Now that the local league is in recess, the coming months become a flurry of activity with the transfer window fast approaching. Football agents will be offering players to clubs and requesting trials for their clients.

Having been part of the system, I can talk with some authority on how the transfer process in South Africa works.

Agents first offer the top players to the richest clubs in Chiefs, Pirates and Sundowns. It’s generally a win-win for both parties as the agents earn themselves big commissions, while the clubs get their first-choice targets.

The players that the glamour clubs turn down, will then be offered to the likes of Wits, Swallows and SuperSport United and other teams towards the middle of the pack. Clubs closer to the foot of the table will ultimately get the shortest end of the stick.

It’s therefore crucial that these clubs don’t just wake up once the season has ended and then decide to pursue players. For example, SuperSport United have been proactive in their recruitment drive and other teams can learn from this approach. Their planning, scouting and pre-contracting is top-notch.

It’s essential that a club has a top scouting network working throughout the season to identify players. In my view, a club needs at least two or three scouts watching players for a number of weeks and months in order to gather sufficient video footage of the relevant players’ strengths and weaknesses.

If this process is followed, I believe clubs would make more informed transfer decisions, ultimately guarding against last-minute panic purchases.

The transfer window does help certain teams but there is no doubt it hinders others.
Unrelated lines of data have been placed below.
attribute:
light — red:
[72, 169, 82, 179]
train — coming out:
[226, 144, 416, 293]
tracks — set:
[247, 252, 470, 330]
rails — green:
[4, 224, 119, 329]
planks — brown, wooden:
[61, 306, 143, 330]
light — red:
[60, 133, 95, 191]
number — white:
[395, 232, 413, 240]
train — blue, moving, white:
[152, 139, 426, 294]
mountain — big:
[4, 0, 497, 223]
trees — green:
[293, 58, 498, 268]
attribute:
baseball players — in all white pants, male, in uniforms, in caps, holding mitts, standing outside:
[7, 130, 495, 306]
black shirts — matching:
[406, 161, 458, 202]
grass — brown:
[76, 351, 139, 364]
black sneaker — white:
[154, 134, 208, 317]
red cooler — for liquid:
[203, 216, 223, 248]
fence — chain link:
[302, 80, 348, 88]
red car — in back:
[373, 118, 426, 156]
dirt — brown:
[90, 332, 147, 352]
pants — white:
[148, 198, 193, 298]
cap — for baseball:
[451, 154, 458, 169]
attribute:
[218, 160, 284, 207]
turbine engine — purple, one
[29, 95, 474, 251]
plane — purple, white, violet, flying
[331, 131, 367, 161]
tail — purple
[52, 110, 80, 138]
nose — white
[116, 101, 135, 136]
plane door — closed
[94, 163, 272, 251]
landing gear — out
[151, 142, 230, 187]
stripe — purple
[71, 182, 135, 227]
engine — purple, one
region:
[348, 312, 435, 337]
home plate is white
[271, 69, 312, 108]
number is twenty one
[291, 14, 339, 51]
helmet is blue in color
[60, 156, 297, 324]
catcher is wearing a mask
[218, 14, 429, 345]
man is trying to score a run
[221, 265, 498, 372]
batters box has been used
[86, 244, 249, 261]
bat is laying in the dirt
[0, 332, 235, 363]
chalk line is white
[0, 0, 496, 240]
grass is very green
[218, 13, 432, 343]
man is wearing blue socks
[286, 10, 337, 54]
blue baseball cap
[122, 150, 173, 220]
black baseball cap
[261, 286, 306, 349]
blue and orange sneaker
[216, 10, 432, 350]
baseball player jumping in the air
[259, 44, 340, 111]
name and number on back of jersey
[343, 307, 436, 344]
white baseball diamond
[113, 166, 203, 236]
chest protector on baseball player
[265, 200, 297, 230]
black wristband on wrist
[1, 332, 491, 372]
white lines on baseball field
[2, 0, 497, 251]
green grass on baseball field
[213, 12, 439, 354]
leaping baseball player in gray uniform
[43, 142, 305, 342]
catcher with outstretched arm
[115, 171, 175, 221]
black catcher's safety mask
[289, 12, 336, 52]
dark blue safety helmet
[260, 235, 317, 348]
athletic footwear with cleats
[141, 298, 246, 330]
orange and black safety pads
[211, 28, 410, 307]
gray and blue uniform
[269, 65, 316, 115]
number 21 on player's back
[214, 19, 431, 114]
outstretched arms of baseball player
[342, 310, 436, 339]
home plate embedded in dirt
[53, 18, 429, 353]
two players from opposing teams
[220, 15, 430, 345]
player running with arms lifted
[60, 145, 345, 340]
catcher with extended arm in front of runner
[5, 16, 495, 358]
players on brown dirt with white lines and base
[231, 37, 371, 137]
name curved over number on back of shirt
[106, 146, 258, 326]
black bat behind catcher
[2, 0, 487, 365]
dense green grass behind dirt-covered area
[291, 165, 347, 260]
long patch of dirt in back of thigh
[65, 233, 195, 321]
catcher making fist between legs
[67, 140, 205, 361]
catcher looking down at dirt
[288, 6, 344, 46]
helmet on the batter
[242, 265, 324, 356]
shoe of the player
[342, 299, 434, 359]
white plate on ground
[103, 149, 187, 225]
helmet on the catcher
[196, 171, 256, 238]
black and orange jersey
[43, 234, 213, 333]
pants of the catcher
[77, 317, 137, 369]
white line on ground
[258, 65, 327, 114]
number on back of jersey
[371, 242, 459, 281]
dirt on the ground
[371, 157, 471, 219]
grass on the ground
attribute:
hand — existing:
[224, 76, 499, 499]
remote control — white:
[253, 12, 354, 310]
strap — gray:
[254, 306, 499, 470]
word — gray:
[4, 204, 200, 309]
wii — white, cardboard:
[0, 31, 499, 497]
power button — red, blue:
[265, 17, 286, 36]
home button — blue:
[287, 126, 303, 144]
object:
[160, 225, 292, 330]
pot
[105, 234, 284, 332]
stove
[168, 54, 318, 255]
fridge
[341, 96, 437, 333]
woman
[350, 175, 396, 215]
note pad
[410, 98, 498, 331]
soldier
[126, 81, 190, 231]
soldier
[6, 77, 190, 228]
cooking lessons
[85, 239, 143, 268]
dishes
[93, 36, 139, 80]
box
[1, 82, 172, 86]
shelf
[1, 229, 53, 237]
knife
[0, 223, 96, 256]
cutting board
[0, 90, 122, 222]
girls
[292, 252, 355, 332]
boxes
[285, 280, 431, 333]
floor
From past experience, one is inundated with calls from agents and trials for players and as such it’s crucial to surround yourself with the right people who can assist in the process.

The relationship between the head coach and the CEO is key. For this partnership to prove fruitful, both parties have to share an understanding of each other’s roles and know what makes the other tick.

Turning to coaching reshuffles, Gavin Hunt’s move from SuperSport United to Wits seems to be the worst kept secret in South African football. If he does indeed join the Clever Boys, he would be reunited with his former CEO Jose Ferreira. All the signs are pointing to Hunt bidding farewell to Matsatsantsa.

However, knowing Gavin well, he would certainly have weighed up his decision carefully. While he has always been a coach who enjoys building continuity, perhaps the time is now right for a new challenge.

In Brian Joffe, Wits have an ambitious boss who wants to win trophies. The Braamfontein-based side are a well-organised, well-structured club and have become competitive in the transfer market.

While Hunt would be joining a similar setup, sometimes as a coach it’s key to tackle new projects and step outside one’s comfort zone.

If Hunt does indeed join the Students, there are suggestions that Cavin Johnson will fill the void left at SuperSport United. This will be a big call for Cavin to make after having enjoyed such a great season with Platinum Stars. Only he will know if the time is right to move on.

Some coaches remain loyal to clubs and others don’t, there is no right or wrong in this situation. It all depends on the stage of development coaches are at in their careers. For example, a young manager may choose to remain at a club to continue his footballing education, while a more seasoned campaigner may chase a fresh challenge.

From a personal perspective, I was one who wanted to stay with a club as a long as I could. During my 20-year playing career, I only represented three clubs.

However, the reality is that modern football is an increasingly results-driven business and many of today’s owners, coaches and players are more impatient than they once were.